A commenter to one of Unfogged’s posts on Gopnik, Lewis and Narnia makes a common error about Christianity:
I dunno about the Lion/Lamb business. It’s one thing to say that Christ was the Lion because he had the strength to sacrifice himself and was vindicated in the end. That’s one kind of strength. It’s another kind of strength that the lion of the jungle uses to kick ass all over the place. I took it that what Gopnik was objecting to was the absence of meekness and self-denial, which is pretty central to Christ’s message.
The problem here is that neither meekness nor self-denial is central – pretty or otherwise – to Jesus Christ’s message. I AM THE WAY, THE TRUTH AND THE LIFE, NO MAN COMES TO THE FATHER BUT BY ME is the totality of his message, everything else is secondary.
Jesus Christ is not the Lion because of what he did, that is his aspect as the sacrificial Lamb. He is the Lion because he is the Alpha and the Omega, the Son of God, the rightful King who will return to claim his usurped throne. “kick[ing] ass all over the place” is a fair description of what John tells us is going to happen in his Revelation, after all.

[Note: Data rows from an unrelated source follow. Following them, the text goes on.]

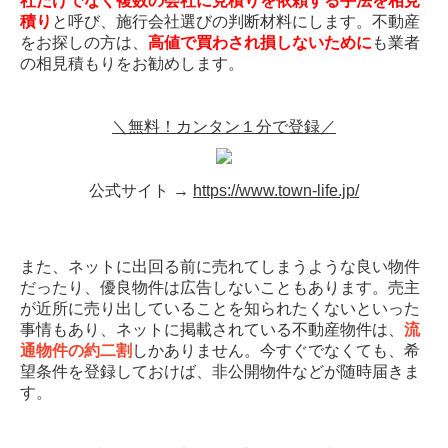
社だけでなく複数の会社に見積りを依頼する手法を相見
積り
と呼び、施行会社選びの判断材料にします。不動産
をお探しの方は、
高値で買わされ損しないために
も業者
の相見積もりをお勧めします。
＼無料！カンタン１分で登録／
公式サイト →
https://www.town-life.jp/
また、ネットに出回る前に売れてしまうような良い物件
だったり、優良物件は広告しないこともあります。売主
が近所に売り出していることを知られたくないといった
事情もあり、ネットに掲載されている不動産物件は、
流
通物件の約二割
しかありません。今すぐでなくても、希
望条件を登録しておけば、非公開物件などが随時届きま
す。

Man is called to be meek before God, to be humble in the knowledge that we are nothing without Him, we can achieve nothing except through Him and we shall perish without His grace. God hates arrogance because pride is the main reason we refuse to acknowledge Him or our proper place in His Creation, and why we rebel against Him.

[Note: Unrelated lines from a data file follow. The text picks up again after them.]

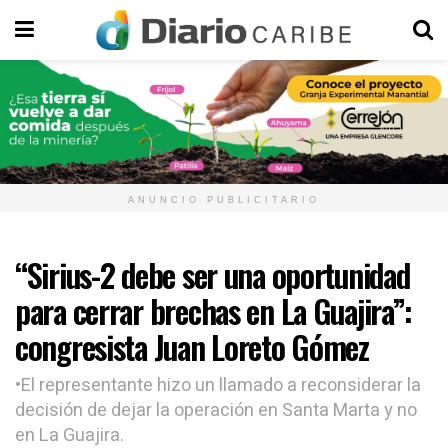
ANUNCIO PUBLICITARIO
“Sirius-2 debe ser una oportunidad
para cerrar brechas en La Guajira”:
congresista Juan Loreto Gómez
•El representante hizo un llamado a reconsiderar la
decisión de dejar la operación en Santa Marta y no
en La Guajira.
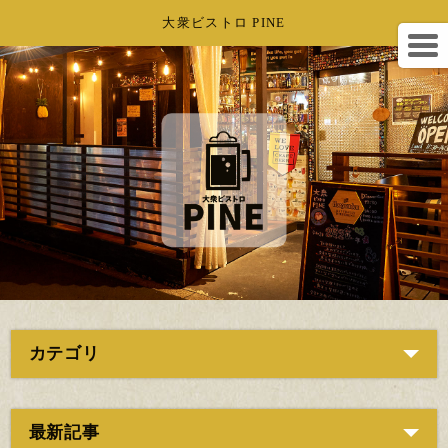
大衆ビストロ PINE
カテゴリ
最新記事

Like Aslan, Jesus Christ did not need to suffer and die. He chose to do so in order to pay the blood price necessary to redeem a traitor, Edmund in the case of Aslan, Man in the case of Jesus Christ.
As for Gopnik, his PARIS TO THE MOON has a spot in my most-favored bookcase, as it captures the American living abroad experience rather well. Having spent years living in Japan and Italy after growing up in the Midwest, I felt a real sense of the expatriate experience in reading that book that is missing in better-known works of travel porn such as UNDER THE TUSCAN SUN.
One need not agree with a writer on everything – or anything, for that matter – to like and appreciate his writing.